Delaware Law Applicable To Our Dissolution – Delaware Law Generally – Authorization of Board and Stockholders (Page 13)

 

Under the DGCL, the Dissolution requires the affirmative vote of the holders of a majority of the voting power of the outstanding shares of Common Stock and Series A Preferred Stock entitled to vote thereon, voting as a single class, meaning abstentions and broker non-votes will have the effect of a vote “Against” the Dissolution Proposal.
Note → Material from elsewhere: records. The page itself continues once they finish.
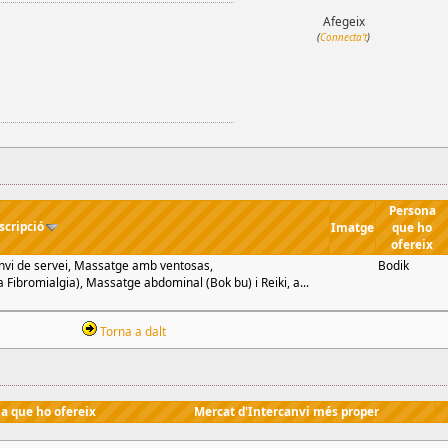
Afegeix
(
Connecta't
)
Persona
scripció
Imatge
que ho
ofereix
canvi de servei, Massatge amb ventosas,
Bodik
 Fibromialgia), Massatge abdominal (Bok bu) i Reiki, a...
Torna a dalt
a que ho ofereix
Mercat d'Intercanvi més proper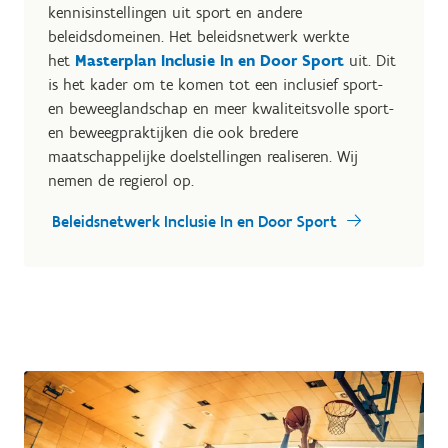
kennisinstellingen uit sport en andere
beleidsdomeinen. Het beleidsnetwerk werkte
het
Masterplan Inclusie In en Door Sport
uit. Dit
is het kader om te komen tot een
inclusief sport-
en beweeglandschap en meer kwaliteitsvolle sport-
en beweegpraktijken die ook bredere
maatschappelijke doelstellingen realiseren. Wij
nemen de regierol op.
Beleidsnetwerk Inclusie In en Door Sport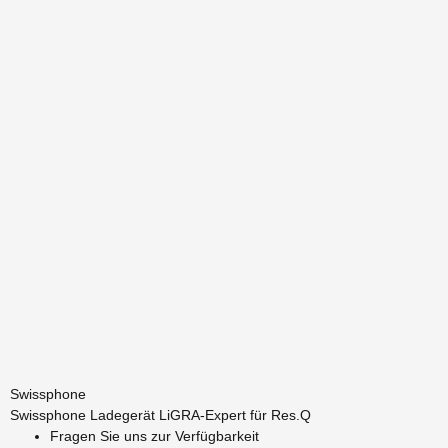
Swissphone
Swissphone Ladegerät LiGRA-Expert für Res.Q
Fragen Sie uns zur Verfügbarkeit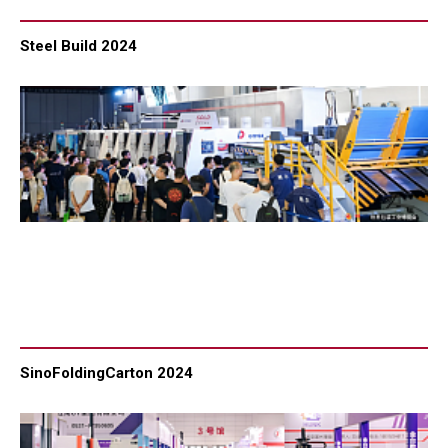
Steel Build 2024
SinoFoldingCarton 2024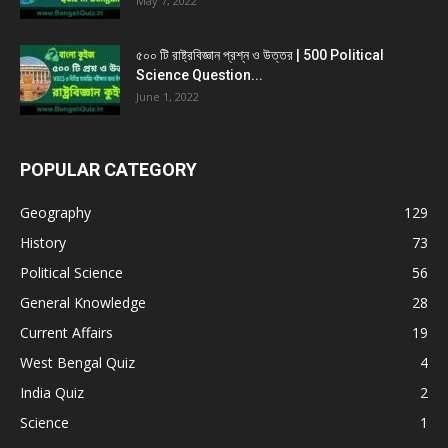
May 7, 2022
৫০০ টি রাষ্ট্রবিজ্ঞান প্রশ্ন ও উত্তর | 500 Political
Science Question...
June 1, 2022
POPULAR CATEGORY
Geography
129
History
73
Political Science
56
General Knowledge
28
Current Affairs
19
West Bengal Quiz
4
India Quiz
2
Science
1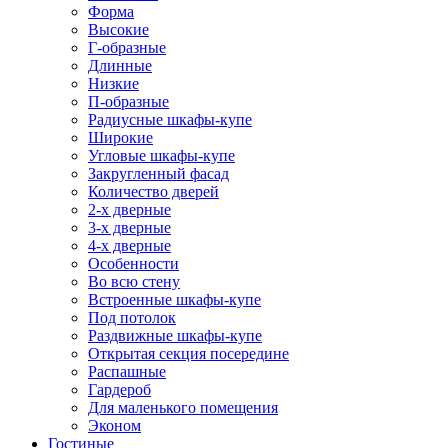
Форма
Высокие
Г-образные
Длинные
Низкие
П-образные
Радиусные шкафы-купе
Широкие
Угловые шкафы-купе
Закругленный фасад
Количество дверей
2-х дверные
3-х дверные
4-х дверные
Особенности
Во всю стену
Встроенные шкафы-купе
Под потолок
Раздвижные шкафы-купе
Открытая секция посередине
Распашные
Гардероб
Для маленького помещения
Эконом
Гостиные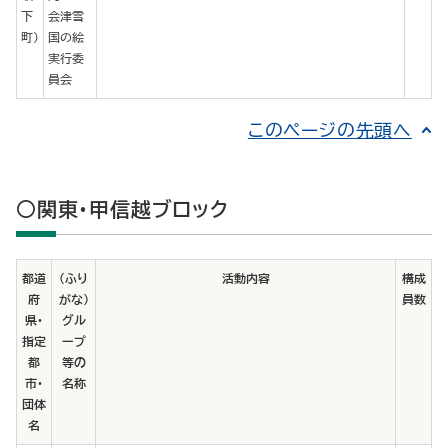
下
会津雪
町)
国の絵
実行委
員会
このページの先頭へ
○関東・甲信越ブロック
都道
（ふり
活動内容
構成
府
がな）
員数
県･
グル
指定
ープ
都
等の
市･
名称
団体
名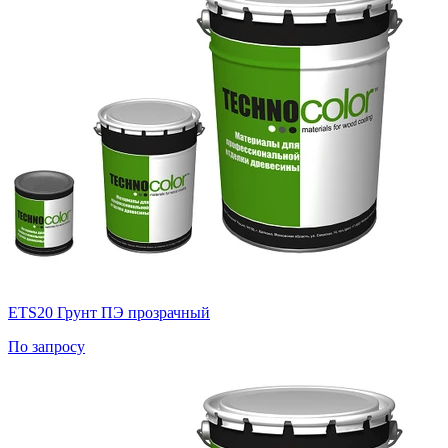
ETS20 Грунт ПЭ прозрачный
По запросу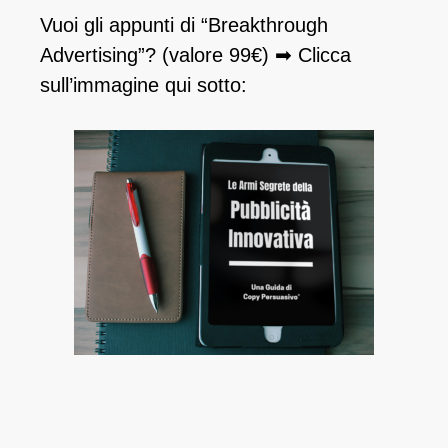
Vuoi gli appunti di “Breakthrough
Advertising”? (valore 99€) ➡ Clicca
sull’immagine qui sotto: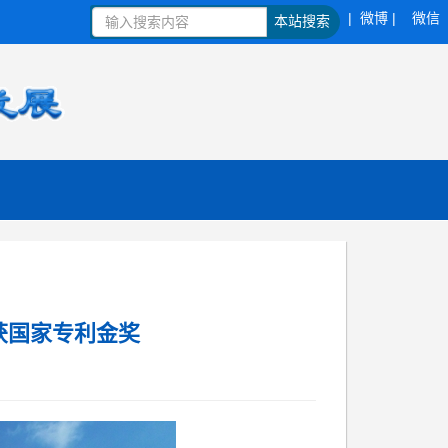
| 微博 |
微信
本站搜索
获国家专利金奖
However, as further discussed above under “Will choosing not to vote my shares have the same effect as casting a vote against the Dissolution Proposal or the Adjournment Proposal,” assuming the Series A Preferred Stock is Voted Proportionately, the failure of a share of Common Stock to be voted on the Dissolution Proposal will effectively have no impact on the outcome thereof.

 

Delaware Law Applicable To Our Dissolution – Our Plan of Dissolution – Stockholder Consent (Page 19)

 

Authorization of the Dissolution by the holders of a majority of the voting power of the outstanding shares of Common Stock and Series A Preferred Stock entitled to vote thereon, voting as a single class, shall, to the fullest extent permitted by law, constitute approval of all matters described in the Proxy Statement relating to the Dissolution, including our Plan of Dissolution.

 

Authorization of the Dissolution by the holders of a majority of the voting power of the outstanding shares of Common Stock and Series A Preferred Stock entitled to vote thereon, voting as a single class, shall constitute the authorization of the sale, exchange or other disposition in liquidation of all of the remaining property and assets of the Company after the effective time of the Dissolution, whether the sale, exchange or other disposition occurs in one transaction or a series of transactions, and shall constitute ratification of any and all contracts for sale, exchange or other disposition that are conditioned on stockholder approval.

 

Votes Required (Page 24)

 

Under the DGCL, the Dissolution requires the affirmative vote of the holders of a majority of the voting power of the outstanding shares of Common Stock and Series A Preferred Stock entitled to thereon, voting as a single class, meaning abstentions and broker non-votes will have the effect of a vote “Against” the proposal. However, as further discussed above under “Will choosing not to vote my shares have the same effect as casting a vote against the Dissolution Proposal or the Adjournment Proposal,” assuming the Series A Preferred Stock is Voted Proportionately, the failure of a share of Common Stock to be voted on the Dissolution Proposal will effectively have no impact on the outcome of the vote.